Scott McLeod—who writes extensively about school leadership over at Dangerously Irrelevant, a must-read blog for anyone involved in education—stopped by my recent post about organizing professional learning teams in a PLC and pushed against my thinking a bit.
Bill, I’m going to have to disagree with you on this one. The point of a “learning team” of teachers should be to benefit students first, not the teachers themselves. Yes, I want teachers to benefit, but I want students to benefit more.
So… if you accept this premise, then I think you have to go with a PLC made up of role-alike teachers who together can create common assessments, track student learning outcomes, and adjust their instruction accordingly (particularly for the benefit of struggling learners).
In many ways, Scott’s ideas about learning teams aren’t far from my own. I agree that role-alike groups are the best starting point for teachers and schools new to teaming primarily because they are the most efficient forum for accomplishing the kinds of tasks—creating common assessments, tracking learning outcomes, adjusting instruction—that can make a difference for kids.
But my argument is that role-alike groups aren’t the only organizational strategy that allows for this kind of work to be done.
Let me give you an example: Not long ago, I had the chance to cover the sixth grade band class for my friend and colleague Bobby Hinson. While conducting (and who can resist waving the baton around a bit?), I noticed that several of the songs that Bobby was introducing to his kids had themes based in the history that I’m responsible for teaching to my kids.
In particular, one song was about Romulus and Remus—the mythological founders of the city of Rome. What made this song powerful to me as a social studies teacher was that its tone grew in intensity over time, coming to a crescendo and then ending abruptly. This neatly mirrors the story of Romulus and Remus, two brothers who built the Italian capital city together and then fought to the death over what it should be named.
Now, what if Bobby and I decided that we wanted to pair together in a learning team to study the impact that music centered on historical events had on student learning?
Couldn’t we identify objectives from the history curriculum—Ancient Greece, Ancient Rome, the Middle Ages, the Cold War, World War I and II—select songs and have the students analyze how the composers used tone, beat, pitch, and melodies (am I using the right terms here, Nancy?) to convey messages to listeners?
And then, couldn’t we compare the common assessment results of students who explored history through music to the results of students who didn’t to draw conclusions about music as an instructional strategy? Wouldn’t that kind of work—pairing two teachers with seemingly incompatible roles—be just as productive as the work that I do every day with the teachers on my language arts and social studies team?
Don’t get me wrong: I realize that the kind of learning team that I’m describing here isn’t for every teacher in a professional learning community. Pulling off such a project would take teachers who were incredibly motivated—and who had the kind of personal and professional time to invest in working through ambiguity to find meaning.
I also realize that school leaders would have to carefully monitor the work of self-selected teams to be sure that outcomes were benefiting students instead of just making teachers happy.

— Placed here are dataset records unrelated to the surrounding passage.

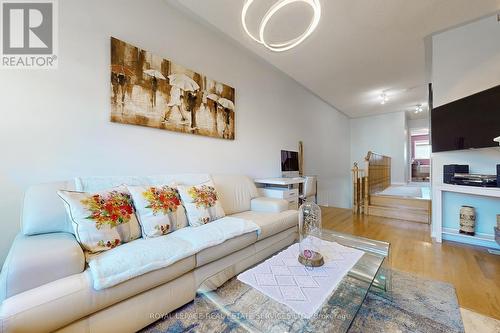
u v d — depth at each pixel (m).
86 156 1.79
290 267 1.38
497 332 1.26
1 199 1.46
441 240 2.71
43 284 1.00
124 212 1.51
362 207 4.49
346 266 1.39
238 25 2.44
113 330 1.12
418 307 1.48
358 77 3.87
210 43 2.75
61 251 1.08
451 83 2.66
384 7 2.16
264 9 2.18
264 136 3.63
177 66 2.37
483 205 2.62
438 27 2.52
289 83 4.27
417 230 3.23
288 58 3.17
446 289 1.68
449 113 2.61
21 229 1.38
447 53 2.67
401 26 2.47
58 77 1.66
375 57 3.16
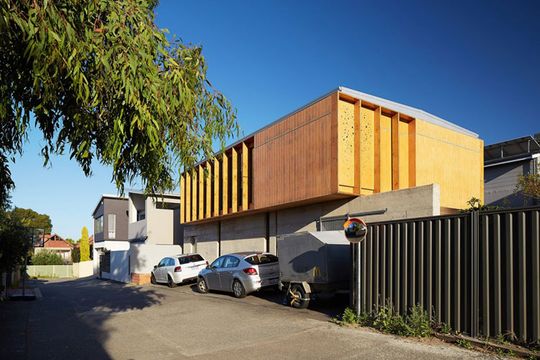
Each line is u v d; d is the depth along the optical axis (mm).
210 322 10703
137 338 9336
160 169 6938
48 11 4473
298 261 11891
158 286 21891
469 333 7184
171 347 8344
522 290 6453
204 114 6270
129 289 21516
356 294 9594
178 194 31266
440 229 7816
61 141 6172
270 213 18828
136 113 5129
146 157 6695
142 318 12031
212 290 17594
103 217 43344
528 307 6395
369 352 7004
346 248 11289
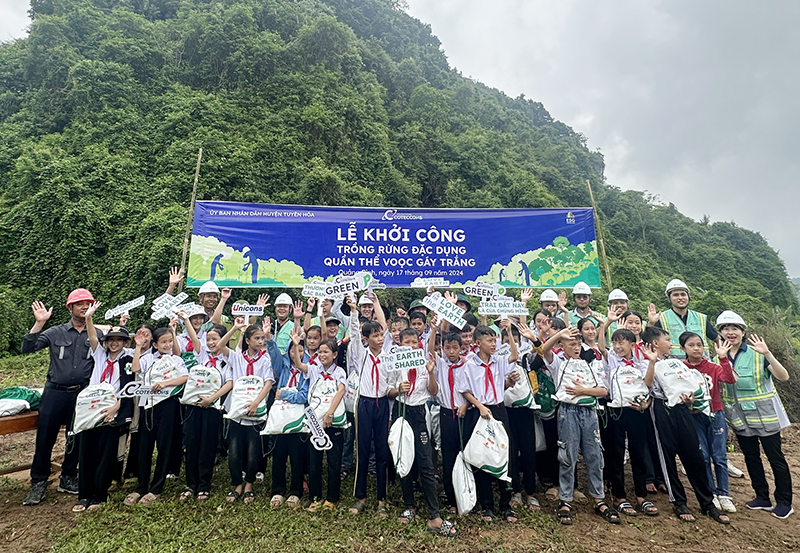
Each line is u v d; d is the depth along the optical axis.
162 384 4.51
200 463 4.55
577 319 6.30
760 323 12.99
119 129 21.14
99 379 4.55
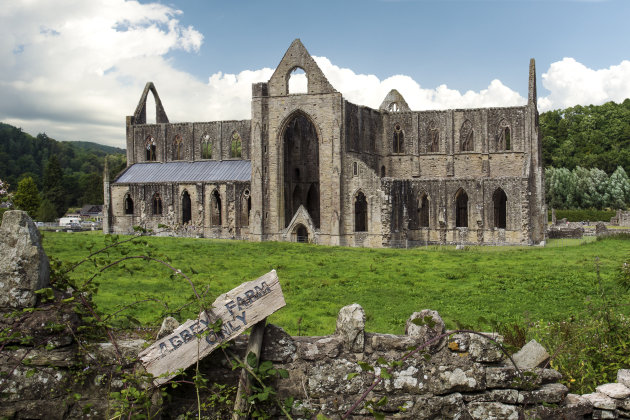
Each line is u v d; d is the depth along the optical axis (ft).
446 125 317.42
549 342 58.03
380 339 37.99
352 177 267.80
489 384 38.32
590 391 47.55
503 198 316.19
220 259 164.76
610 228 362.53
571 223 411.95
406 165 323.57
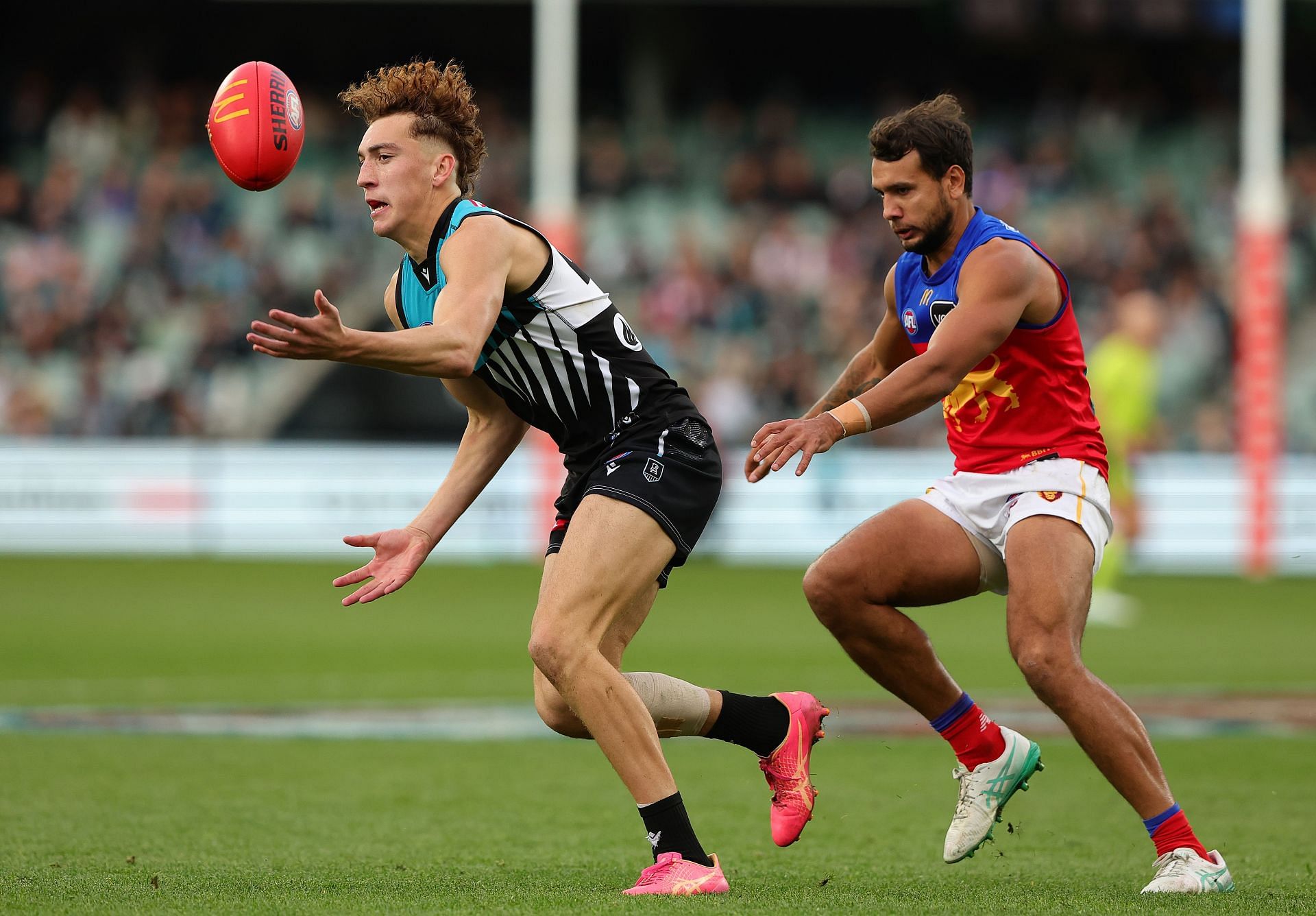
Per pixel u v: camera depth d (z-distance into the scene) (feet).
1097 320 272.72
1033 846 61.72
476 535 223.92
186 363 261.44
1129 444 159.94
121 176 284.00
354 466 222.28
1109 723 49.96
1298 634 146.92
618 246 282.15
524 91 320.29
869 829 65.26
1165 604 177.58
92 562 213.05
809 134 314.55
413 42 316.60
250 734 89.76
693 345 267.80
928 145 52.70
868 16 307.99
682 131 309.22
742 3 303.68
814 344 268.62
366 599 48.91
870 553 54.08
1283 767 80.79
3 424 251.80
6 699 102.78
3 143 295.89
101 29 307.78
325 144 297.33
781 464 49.19
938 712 55.01
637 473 48.73
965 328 50.88
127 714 96.84
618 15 306.14
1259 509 218.79
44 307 265.75
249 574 199.52
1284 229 293.64
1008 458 53.98
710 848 60.59
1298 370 280.51
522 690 108.58
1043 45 311.68
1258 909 45.62
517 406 51.62
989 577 54.75
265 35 313.53
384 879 50.93
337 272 273.33
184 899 45.60
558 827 64.03
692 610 165.07
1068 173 297.12
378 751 84.48
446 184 49.16
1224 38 297.53
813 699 54.60
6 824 62.59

All that I’m asking is that principals consider differentiating the structure of professional learning teams for the small handful of creative and accomplished teachers who want to invent something new in their buildings.
Like an over reliance on any one instructional strategy in the classroom, a rigid commitment to any one team organizational strategy in a PLC is bound to come up short for some learners.
Does this make any sense?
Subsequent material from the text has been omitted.